• [GIVEN ENTRIES]
★ ★ ★

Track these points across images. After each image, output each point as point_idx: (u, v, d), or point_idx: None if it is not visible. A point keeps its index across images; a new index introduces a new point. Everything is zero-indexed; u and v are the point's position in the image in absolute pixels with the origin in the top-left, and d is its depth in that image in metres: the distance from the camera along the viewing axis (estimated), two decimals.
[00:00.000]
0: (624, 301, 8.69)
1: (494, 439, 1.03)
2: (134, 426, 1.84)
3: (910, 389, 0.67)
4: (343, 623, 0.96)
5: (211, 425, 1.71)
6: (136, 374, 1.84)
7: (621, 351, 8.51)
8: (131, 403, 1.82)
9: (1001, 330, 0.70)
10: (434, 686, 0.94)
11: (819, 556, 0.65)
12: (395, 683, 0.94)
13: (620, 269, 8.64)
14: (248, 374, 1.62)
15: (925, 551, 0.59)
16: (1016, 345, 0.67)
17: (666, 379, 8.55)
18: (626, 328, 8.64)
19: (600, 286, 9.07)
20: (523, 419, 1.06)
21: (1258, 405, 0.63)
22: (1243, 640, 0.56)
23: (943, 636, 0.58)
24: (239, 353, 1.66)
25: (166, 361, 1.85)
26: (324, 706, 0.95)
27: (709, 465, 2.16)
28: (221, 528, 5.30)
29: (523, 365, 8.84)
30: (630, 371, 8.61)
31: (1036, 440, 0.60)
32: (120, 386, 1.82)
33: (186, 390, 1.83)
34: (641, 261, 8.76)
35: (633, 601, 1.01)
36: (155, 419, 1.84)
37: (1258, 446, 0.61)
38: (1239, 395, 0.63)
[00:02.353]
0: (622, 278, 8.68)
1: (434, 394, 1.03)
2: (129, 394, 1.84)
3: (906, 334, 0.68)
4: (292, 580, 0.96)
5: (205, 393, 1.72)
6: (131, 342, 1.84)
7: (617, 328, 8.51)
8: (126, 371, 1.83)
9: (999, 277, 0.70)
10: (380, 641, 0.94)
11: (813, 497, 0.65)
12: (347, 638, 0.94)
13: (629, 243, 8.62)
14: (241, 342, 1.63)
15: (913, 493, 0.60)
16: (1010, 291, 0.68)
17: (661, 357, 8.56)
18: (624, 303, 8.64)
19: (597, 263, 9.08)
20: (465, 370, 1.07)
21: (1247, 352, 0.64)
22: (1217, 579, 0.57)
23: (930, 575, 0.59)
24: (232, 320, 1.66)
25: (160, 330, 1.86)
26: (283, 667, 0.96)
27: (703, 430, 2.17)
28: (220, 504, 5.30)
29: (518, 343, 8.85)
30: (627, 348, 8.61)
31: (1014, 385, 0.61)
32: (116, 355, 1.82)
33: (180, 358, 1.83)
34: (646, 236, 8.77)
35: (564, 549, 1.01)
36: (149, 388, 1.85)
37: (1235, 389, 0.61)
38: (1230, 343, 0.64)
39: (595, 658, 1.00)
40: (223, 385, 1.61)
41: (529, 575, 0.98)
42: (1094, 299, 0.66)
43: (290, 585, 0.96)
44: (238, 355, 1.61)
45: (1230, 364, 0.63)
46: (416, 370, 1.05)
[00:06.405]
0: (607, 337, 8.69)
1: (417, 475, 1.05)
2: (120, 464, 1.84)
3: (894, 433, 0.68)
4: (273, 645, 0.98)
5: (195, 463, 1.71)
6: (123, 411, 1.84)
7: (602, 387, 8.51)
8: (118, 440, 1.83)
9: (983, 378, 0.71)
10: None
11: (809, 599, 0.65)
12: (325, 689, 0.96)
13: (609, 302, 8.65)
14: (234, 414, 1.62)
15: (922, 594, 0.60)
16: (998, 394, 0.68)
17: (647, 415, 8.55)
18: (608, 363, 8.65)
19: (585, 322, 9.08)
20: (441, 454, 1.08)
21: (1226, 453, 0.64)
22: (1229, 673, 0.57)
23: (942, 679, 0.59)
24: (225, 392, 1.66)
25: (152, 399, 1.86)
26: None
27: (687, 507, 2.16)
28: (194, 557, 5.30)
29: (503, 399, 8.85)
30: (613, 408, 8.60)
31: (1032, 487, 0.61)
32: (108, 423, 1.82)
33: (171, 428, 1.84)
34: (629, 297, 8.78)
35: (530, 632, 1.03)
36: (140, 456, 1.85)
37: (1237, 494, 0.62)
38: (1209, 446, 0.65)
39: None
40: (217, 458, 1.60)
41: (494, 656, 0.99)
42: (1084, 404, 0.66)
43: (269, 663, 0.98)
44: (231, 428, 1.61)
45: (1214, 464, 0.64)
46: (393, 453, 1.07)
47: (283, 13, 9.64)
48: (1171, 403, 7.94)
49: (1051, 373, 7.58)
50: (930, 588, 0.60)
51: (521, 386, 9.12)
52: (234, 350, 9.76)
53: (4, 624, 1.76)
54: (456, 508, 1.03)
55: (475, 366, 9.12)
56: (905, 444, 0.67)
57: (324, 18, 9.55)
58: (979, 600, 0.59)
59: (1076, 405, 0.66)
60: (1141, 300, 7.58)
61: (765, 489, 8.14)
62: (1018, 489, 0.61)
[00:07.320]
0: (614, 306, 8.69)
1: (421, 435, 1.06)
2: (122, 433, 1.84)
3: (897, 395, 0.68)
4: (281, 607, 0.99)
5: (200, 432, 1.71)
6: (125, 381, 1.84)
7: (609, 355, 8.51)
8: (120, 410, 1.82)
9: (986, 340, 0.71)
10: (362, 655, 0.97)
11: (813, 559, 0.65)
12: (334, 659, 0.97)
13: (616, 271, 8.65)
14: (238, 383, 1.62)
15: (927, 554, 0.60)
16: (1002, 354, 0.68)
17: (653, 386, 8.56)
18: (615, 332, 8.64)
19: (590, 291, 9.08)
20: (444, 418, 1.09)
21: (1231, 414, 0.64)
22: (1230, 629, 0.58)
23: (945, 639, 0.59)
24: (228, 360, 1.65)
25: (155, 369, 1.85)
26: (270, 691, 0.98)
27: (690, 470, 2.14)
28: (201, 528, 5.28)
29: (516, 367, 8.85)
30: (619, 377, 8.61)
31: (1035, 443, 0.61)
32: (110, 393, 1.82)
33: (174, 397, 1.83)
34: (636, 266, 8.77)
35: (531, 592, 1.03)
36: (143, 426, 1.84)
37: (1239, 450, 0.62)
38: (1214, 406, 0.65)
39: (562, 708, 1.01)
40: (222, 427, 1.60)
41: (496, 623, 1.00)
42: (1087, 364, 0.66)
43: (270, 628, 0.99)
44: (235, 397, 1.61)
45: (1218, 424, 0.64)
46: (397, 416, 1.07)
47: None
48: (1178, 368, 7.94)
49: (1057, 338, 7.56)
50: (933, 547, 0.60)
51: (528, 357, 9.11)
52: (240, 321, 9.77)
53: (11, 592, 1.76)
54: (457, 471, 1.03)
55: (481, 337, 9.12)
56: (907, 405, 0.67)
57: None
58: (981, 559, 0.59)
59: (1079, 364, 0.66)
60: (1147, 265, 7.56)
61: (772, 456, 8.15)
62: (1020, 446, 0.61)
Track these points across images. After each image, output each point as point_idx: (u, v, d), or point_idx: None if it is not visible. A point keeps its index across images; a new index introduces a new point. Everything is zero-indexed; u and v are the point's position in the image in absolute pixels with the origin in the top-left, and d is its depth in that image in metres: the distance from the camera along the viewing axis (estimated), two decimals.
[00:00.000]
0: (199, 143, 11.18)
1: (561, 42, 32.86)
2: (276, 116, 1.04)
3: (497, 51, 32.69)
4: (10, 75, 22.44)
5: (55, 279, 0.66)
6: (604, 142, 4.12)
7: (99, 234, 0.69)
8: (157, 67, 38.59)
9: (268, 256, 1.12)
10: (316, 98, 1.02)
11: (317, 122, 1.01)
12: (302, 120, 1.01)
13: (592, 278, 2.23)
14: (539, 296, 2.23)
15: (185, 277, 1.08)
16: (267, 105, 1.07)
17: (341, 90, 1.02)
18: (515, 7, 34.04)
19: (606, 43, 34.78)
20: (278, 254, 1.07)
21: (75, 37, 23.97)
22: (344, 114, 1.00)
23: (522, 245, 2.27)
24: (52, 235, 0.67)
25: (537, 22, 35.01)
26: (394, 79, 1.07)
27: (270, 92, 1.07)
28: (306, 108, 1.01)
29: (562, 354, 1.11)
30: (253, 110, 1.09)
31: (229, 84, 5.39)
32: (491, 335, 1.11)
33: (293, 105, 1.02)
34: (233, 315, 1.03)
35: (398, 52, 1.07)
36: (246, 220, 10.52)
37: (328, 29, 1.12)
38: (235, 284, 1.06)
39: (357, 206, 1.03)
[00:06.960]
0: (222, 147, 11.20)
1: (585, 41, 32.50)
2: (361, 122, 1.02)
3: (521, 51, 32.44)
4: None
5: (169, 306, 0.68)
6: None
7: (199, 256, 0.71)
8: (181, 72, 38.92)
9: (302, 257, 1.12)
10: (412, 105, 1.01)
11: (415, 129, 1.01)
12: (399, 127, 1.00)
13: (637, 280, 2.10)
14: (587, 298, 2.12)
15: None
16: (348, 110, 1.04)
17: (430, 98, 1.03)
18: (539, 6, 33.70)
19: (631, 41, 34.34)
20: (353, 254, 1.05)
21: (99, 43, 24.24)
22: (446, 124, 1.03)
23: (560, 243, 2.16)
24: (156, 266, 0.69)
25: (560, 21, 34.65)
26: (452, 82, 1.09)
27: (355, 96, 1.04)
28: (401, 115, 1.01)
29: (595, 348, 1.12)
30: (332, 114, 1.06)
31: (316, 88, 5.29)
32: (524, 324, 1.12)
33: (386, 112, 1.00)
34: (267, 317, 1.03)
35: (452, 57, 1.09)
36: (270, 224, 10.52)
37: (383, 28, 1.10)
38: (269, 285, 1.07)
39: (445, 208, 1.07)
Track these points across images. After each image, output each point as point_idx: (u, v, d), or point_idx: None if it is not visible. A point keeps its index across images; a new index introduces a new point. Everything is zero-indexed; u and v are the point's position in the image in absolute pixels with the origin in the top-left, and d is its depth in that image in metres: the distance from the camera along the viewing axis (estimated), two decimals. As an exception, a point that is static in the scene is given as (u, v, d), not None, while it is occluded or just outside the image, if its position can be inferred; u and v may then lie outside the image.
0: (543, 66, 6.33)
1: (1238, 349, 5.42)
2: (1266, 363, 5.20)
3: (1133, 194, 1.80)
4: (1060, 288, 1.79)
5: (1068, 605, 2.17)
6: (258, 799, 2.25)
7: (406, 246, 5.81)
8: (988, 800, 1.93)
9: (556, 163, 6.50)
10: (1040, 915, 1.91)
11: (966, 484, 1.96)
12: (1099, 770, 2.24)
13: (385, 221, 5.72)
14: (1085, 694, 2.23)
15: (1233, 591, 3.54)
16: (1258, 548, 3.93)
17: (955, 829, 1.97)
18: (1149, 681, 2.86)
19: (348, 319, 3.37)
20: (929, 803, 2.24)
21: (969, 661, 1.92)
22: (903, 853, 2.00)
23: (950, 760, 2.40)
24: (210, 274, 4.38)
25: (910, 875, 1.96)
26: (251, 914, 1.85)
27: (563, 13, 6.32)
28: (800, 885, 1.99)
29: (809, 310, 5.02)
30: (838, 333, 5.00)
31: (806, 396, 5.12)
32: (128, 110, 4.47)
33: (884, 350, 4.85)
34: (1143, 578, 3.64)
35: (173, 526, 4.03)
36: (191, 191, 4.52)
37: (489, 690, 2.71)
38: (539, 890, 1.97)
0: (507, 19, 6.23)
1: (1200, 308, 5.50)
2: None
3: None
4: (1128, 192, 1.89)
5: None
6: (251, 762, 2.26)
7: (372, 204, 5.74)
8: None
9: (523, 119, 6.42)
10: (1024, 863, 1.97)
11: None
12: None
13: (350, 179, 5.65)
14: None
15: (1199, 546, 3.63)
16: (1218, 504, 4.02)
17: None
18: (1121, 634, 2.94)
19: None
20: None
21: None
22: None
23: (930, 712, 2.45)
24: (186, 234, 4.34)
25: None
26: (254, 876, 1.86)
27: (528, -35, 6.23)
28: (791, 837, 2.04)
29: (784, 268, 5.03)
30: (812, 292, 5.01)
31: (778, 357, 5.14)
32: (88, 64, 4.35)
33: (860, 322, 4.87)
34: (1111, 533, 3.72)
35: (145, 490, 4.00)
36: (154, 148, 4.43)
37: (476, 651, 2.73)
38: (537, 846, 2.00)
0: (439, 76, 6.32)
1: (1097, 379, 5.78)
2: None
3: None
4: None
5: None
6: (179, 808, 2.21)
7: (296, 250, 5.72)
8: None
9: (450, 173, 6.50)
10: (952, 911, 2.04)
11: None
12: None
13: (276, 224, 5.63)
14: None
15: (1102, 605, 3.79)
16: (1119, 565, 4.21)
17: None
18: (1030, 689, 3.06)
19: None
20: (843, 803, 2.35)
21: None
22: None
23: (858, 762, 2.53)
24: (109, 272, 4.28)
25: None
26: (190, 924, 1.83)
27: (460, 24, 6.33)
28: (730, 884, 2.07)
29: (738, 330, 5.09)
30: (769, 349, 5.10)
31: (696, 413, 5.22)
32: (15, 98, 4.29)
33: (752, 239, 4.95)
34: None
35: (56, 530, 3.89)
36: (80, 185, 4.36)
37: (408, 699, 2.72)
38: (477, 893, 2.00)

★ ★ ★

In the data above, which lines lie between the line with "15: (1233, 591, 3.54)" and the line with "33: (884, 350, 4.85)", inclusive? Print those lines exactly and nothing else.

• [ANSWER BOX]
15: (1233, 591, 3.54)
16: (1258, 548, 3.93)
17: (955, 829, 1.97)
18: (1149, 681, 2.86)
19: (348, 319, 3.37)
20: (929, 803, 2.24)
21: (969, 661, 1.92)
22: (903, 853, 2.00)
23: (950, 760, 2.40)
24: (210, 274, 4.38)
25: (910, 875, 1.96)
26: (251, 914, 1.85)
27: (563, 13, 6.32)
28: (800, 885, 1.99)
29: (809, 310, 5.02)
30: (838, 333, 5.00)
31: (806, 396, 5.12)
32: (128, 110, 4.47)
33: (884, 350, 4.85)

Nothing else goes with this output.